I'm using ssh -X to run programs on my linux box on my X server on mac os X 10.3.7 and this works well for about 5 minutes, and then the program becomes unresponsive. Do you know what the problem might be there?

I thought I'd see if I get a different result using xauth, but I'm failing. I can run X apps locally on linux and on mac os x. Can you tell me what I'm doing wrong. Here is what I have done:

on linuxbox:
xauth nextract cookie :0.0
scp cookie osxbox:cookie

on osxbox:
xauth nmerge cookie
xauth nextract cookie :0.0
scp cookie linuxbox:cookie

on linuxbox:
xauth nmerge cookie

on linuxbox:
xterm -display osxbox:0.0

Xlib: connection to "osxbox:0.0" refused by server
Xlib: No protocol specified

xterm Xt error: Can't open display: osxbox:0.0


----------



## lurk (Jan 13, 2005)

If it happens reliably after 5 minutes I would look for a firewall timeout somewhere.  Stateful firewalls will usually have an upper limit on how long they will let certain connections stay.  % minutes is kind of short but it could be that that is the default and they don't have a longer special case for ssh (which they should).


----------



## scruffy (Jan 13, 2005)

It could also be your ssh connection timing out


----------



## Cow Loon (Jan 17, 2005)

Hmm.

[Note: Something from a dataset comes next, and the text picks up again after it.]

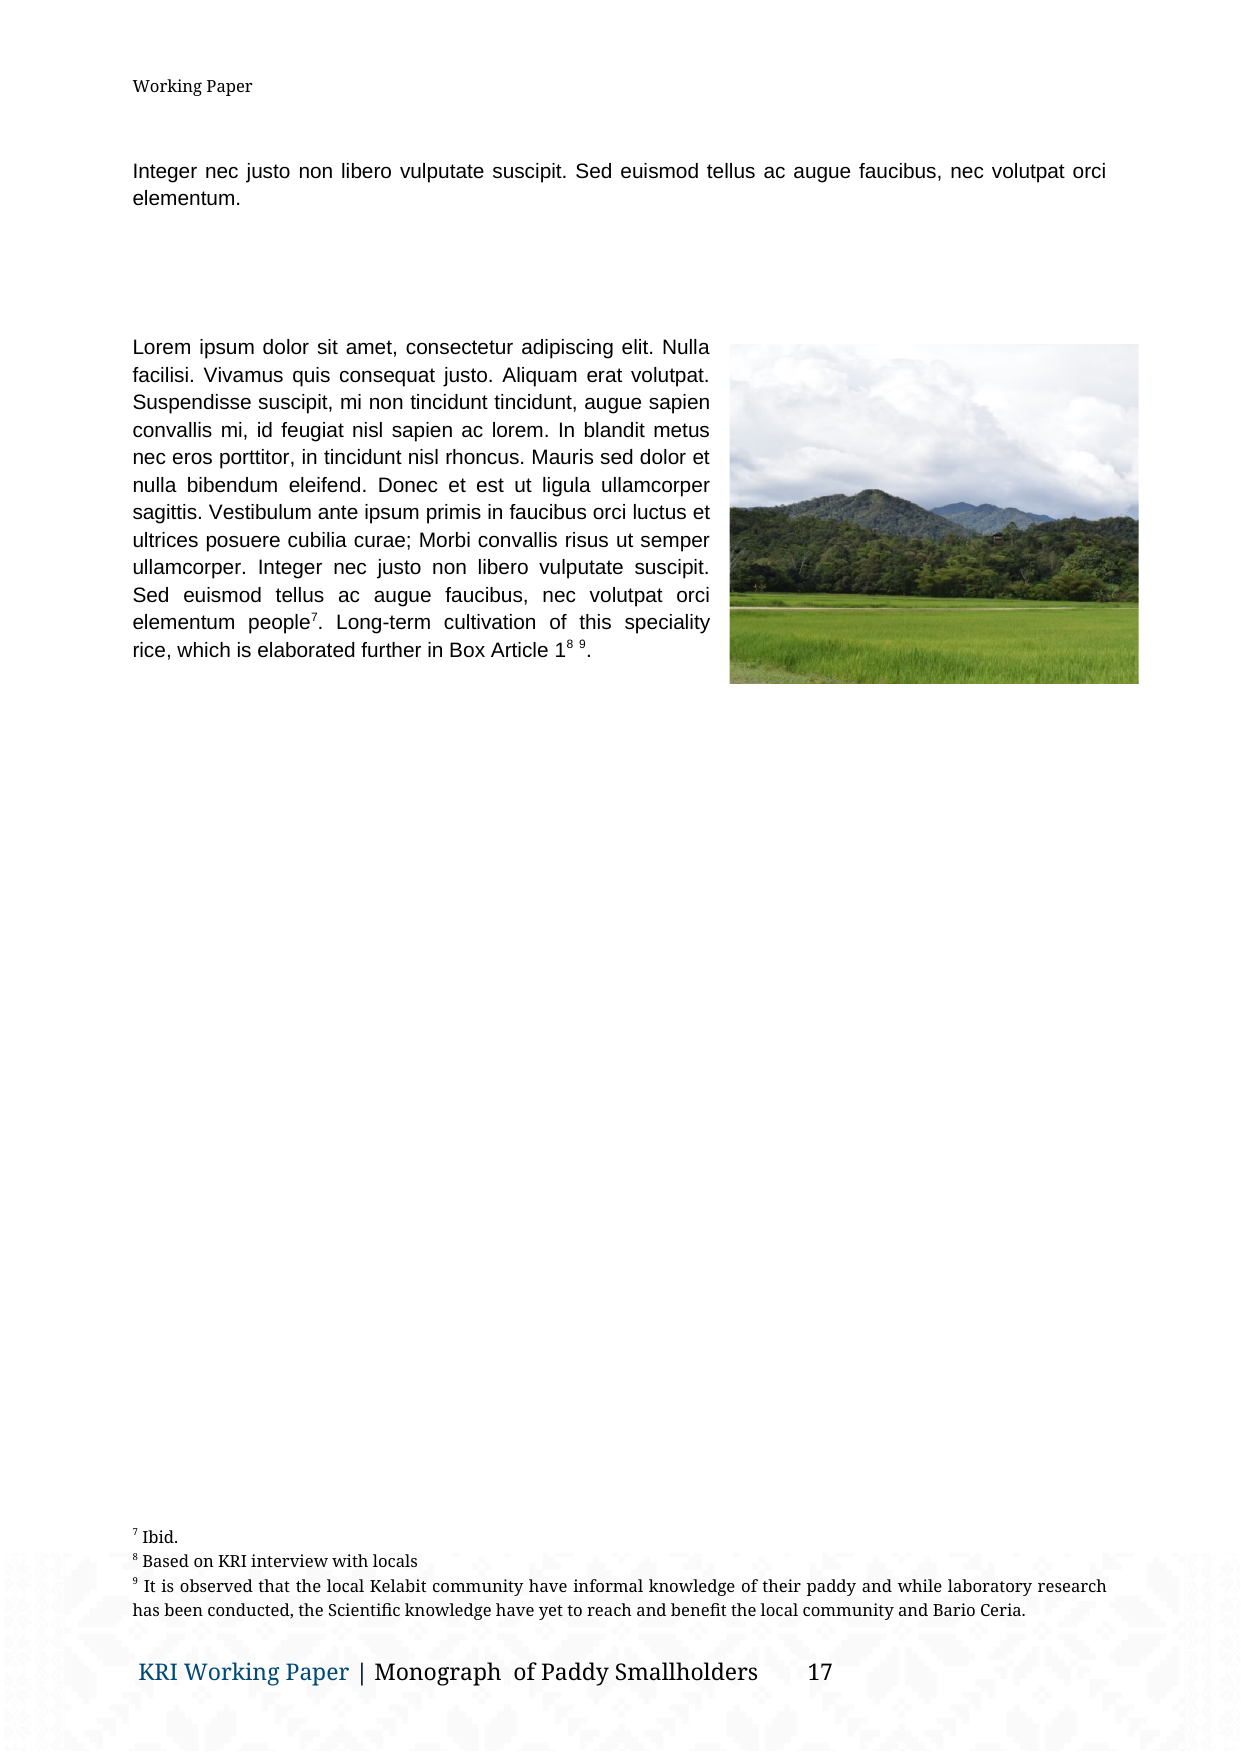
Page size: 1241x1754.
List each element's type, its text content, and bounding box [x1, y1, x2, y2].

text Lorem ipsum dolor sit amet, consectetur adipiscing elit. Nulla facilisi. Vivamus quis consequat justo. Aliquam erat volutpat. Suspendisse suscipit, mi non tincidunt tincidunt, augue sapien convallis mi, id feugiat nisl sapien ac lorem. In blandit metus nec eros porttitor, in tincidunt nisl rhoncus. Mauris sed dolor et nulla bibendum eleifend. Donec et est ut ligula ullamcorper sagittis. Vestibulum ante ipsum primis in faucibus orci luctus et ultrices posuere cubilia curae; Morbi convallis risus ut semper ullamcorper. Integer nec justo non libero vulputate suscipit. Sed euismod tellus ac augue faucibus, nec volutpat orci elementum people. Long-term cultivation of this speciality rice, which is elaborated further in Box Article 1 . [132, 335, 1108, 551]
picture [4, 1552, 1241, 1751]
text Lorem ipsum dolor sit amet, consectetur adipiscing elit. Nulla facilisi. Vivamus quis consequat justo. Aliquam erat volutpat. Suspendisse suscipit, mi non tincidunt tincidunt, augue sapien convallis mi, id feugiat nisl sapien ac lorem. In blandit metus nec eros porttitor, in tincidunt nisl rhoncus. Mauris sed dolor et nulla bibendum eleifend. Donec et est ut ligula ullamcorper sagittis. Vestibulum ante ipsum primis in faucibus orci luctus et ultrices posuere cubilia curae; Morbi convallis risus ut semper ullamcorper. Integer nec justo non libero vulputate suscipit. Sed euismod tellus ac augue faucibus, nec volutpat orci elementum. [132, 158, 1108, 210]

I've added TCPKeepAlive no and ClientAliveInterval 0 to sshd_config on the linux box, but I still find my X apps frozen after a while. It could be that it happens after inactivity, so that's why I thought those 2 sshd options might make sense.

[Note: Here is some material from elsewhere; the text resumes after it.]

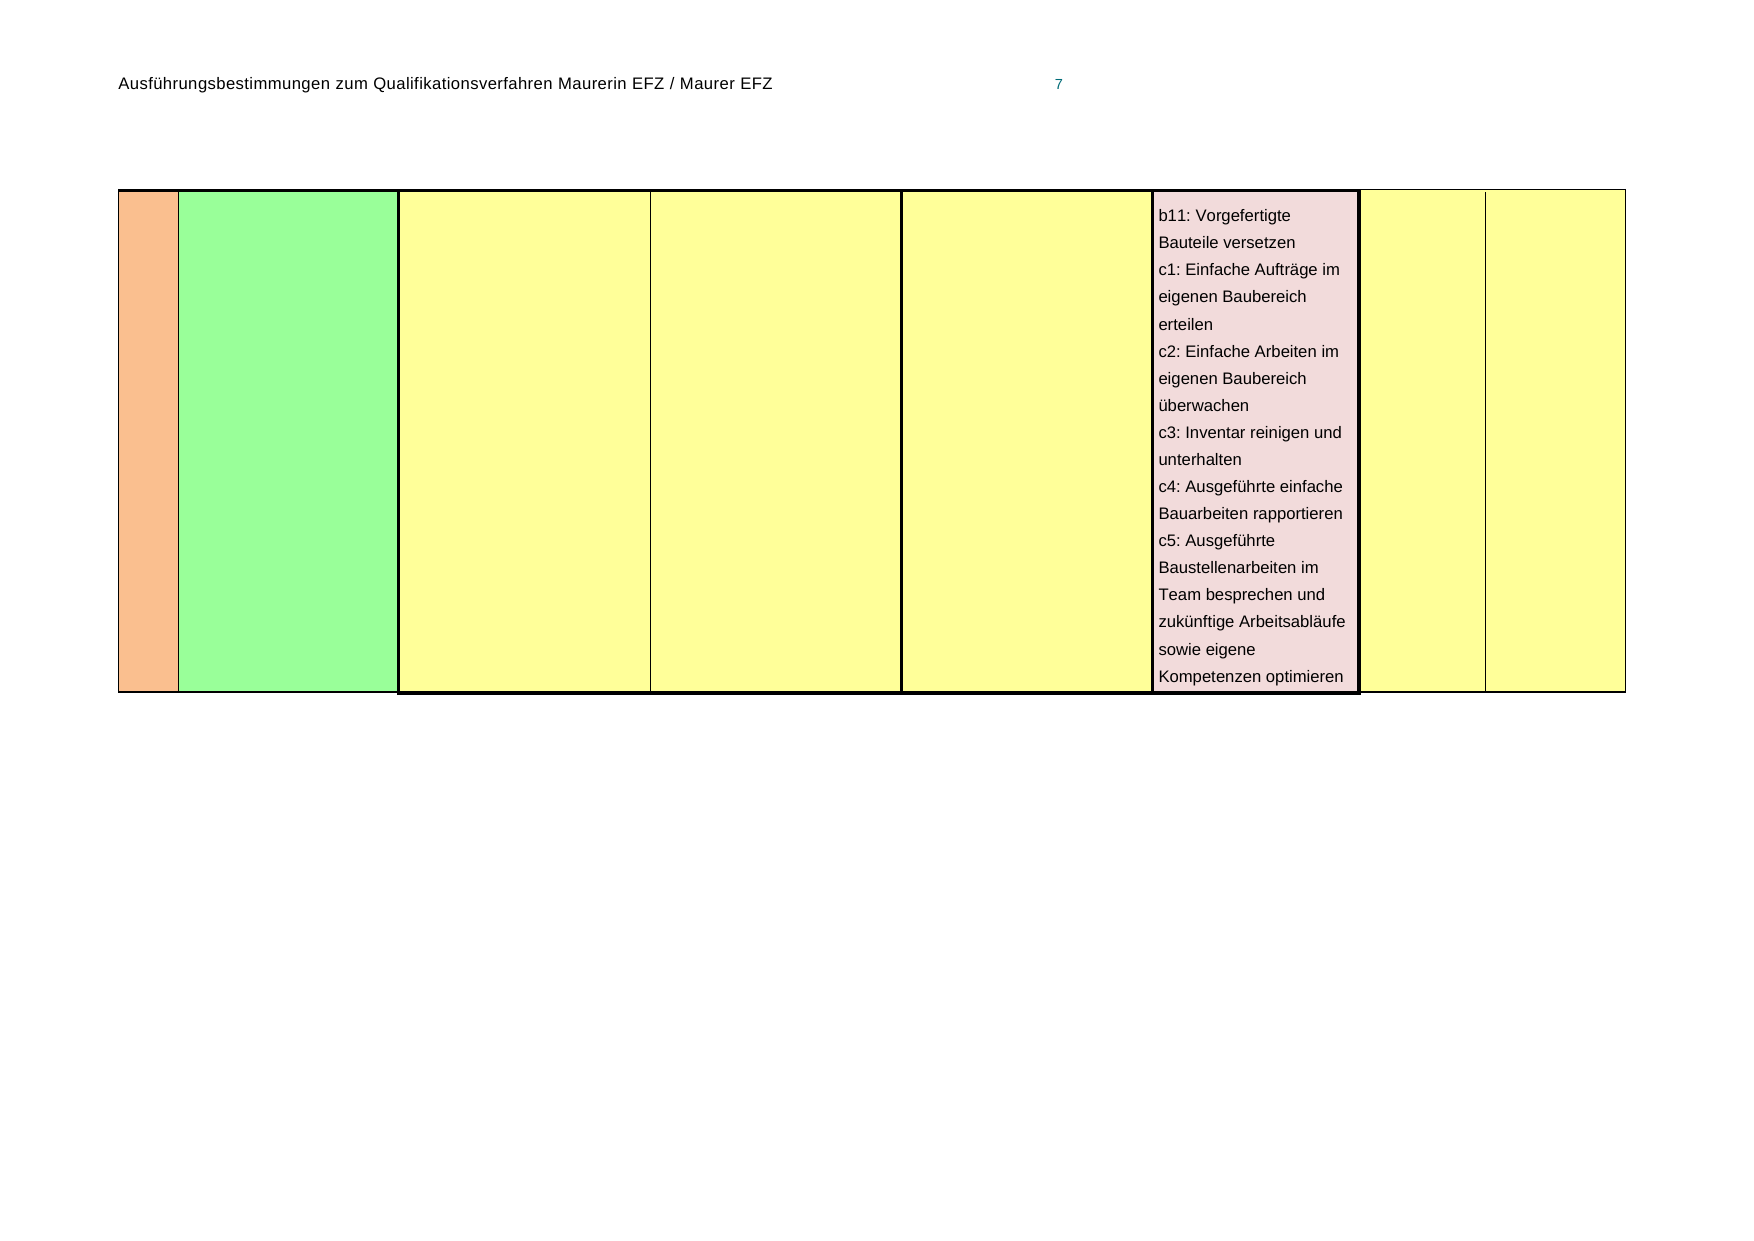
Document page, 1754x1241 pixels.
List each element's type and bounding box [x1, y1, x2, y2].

Any thoughts on what I need to do to get xauth working?


----------



## Cow Loon (Jan 19, 2005)

Ooh, here is an interesting detail:

on osxbox
echo $DISPLAY
> :0.0
xterm
> success
xterm -display $DISPLAY
> Bus error

... Is that familiar to you?


----------



## Cow Loon (Jan 21, 2005)

It looks like ssh is now working without hanging, after I added KeepAlive no to my ssh_config file on the macosx box. This is together with the other two changes which were in the sshd_config file on the linux box.


----------